Memory, not GPUs, becomes the named constraint on inference economics in 2026. At least one top-five model provider will publicly attribute a price increase or a capacity limit to HBM or DRAM supply before the end of Q3.
A RAM price spike just killed Nothing's CMF phone line because memory is now the most expensive component, and SemiAnalysis data shows semiconductor output climbing while broad manufacturing stays flat, meaning demand is concentrating in memory and advanced packaging. The consensus still frames the squeeze as a GPU and compute story and underweights memory as the binding input.

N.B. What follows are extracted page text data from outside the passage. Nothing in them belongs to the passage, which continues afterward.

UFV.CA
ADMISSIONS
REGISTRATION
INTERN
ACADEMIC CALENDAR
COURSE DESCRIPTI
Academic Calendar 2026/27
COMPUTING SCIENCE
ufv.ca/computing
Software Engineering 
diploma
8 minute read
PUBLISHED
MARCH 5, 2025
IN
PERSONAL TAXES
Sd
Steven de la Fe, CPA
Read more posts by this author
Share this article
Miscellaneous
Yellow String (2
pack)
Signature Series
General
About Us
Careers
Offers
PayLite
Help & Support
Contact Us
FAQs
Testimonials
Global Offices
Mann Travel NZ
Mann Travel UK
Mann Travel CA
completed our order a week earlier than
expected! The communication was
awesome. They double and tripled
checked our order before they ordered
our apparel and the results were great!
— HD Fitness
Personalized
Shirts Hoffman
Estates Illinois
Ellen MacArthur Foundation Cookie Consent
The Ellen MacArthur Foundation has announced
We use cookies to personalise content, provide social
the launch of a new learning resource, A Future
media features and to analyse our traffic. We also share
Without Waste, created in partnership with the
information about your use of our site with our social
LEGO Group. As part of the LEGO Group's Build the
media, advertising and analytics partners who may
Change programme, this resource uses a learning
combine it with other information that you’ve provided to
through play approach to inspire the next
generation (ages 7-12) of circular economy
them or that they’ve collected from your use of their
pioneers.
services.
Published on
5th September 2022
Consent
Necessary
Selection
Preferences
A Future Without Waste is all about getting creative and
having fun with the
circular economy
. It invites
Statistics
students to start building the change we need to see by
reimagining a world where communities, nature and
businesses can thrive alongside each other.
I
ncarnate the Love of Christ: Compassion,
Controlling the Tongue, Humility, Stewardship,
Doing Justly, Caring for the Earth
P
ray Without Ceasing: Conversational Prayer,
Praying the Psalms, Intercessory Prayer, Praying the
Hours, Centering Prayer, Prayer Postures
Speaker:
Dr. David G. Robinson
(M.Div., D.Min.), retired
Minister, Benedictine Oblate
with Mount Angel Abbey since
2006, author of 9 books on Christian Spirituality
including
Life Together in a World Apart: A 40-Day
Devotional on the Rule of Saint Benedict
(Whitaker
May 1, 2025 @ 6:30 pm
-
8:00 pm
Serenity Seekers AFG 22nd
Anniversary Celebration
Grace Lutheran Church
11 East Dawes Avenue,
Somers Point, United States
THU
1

By September 30, 2026, no provider among OpenAI, Anthropic, Google, AWS, or Azure has publicly cited memory or HBM supply as a reason for a pricing change or capacity limit.
Marvell joins the S&P 500 on Monday at roughly 70x forward earnings with the index bid already front-run, up 7% Friday, while its CFO liquidated about half his stake days earlier. The passive flow is the liquidity insiders are selling into, and the custom-silicon story carrying the multiple just lost its most credible cheerleader.
SemiAnalysis [28] reminding the market that simulated ASIC slides rarely survive real silicon lands hardest on Marvell, whose two flagship programs, Microsoft Maia and AWS Trainium, are the documented stumbles, with Trainium3 reportedly lost to Alchip. The crowd reads June 22 inclusion as validation; a CFO dumping ~48% of his holdings on a 99x trailing multiple reads the other way. Marvell runs ~59% gross margin against Broadcom's ~78%, the sign of a price-taker in the programs it does win.
The same note that tempers custom silicon quietly endorses Broadcom, the one design house whose flagship program, Google's TPU, SemiAnalysis rates at ~90% utilization and 44% lower TCO than a GB200. A 99% failure rate across the field is a moat for the program that actually ships.
The market prices AVGO and MRVL as a single custom-ASIC basket; [28]'s reminder that most programs die in silicon should split them. Broadcom designs the TPU and OpenAI's chip, runs ~78% gross margins, and carries a backlog around $73B, while the cited failures cluster at Marvell's Maia and Trainium. Demand concentrating into proven programs accrues to Broadcom, not the field.
Hiring AlphaFold's John Jumper six weeks before a targeted October listing puts a Nobel-grade science story into the IPO book and lifts the comp from frontier LLM vendor toward AI for discovery, the one adjacency where safety framing is a selling point rather than a cost. At a $965B mark, the narrative that reprices the multiple matters as much as the run rate.
[29] Jumper leaving DeepMind for Anthropic is the most senior science hire in the field this year. Consensus reads it as a DeepMind talent-drain headline; the positioning read is Anthropic broadening its story into biology and chemistry ahead of the raise. DeepMind keeps the AlphaFold IP and franchise, so the desk's standing GOOGL long is unmoved by one departure.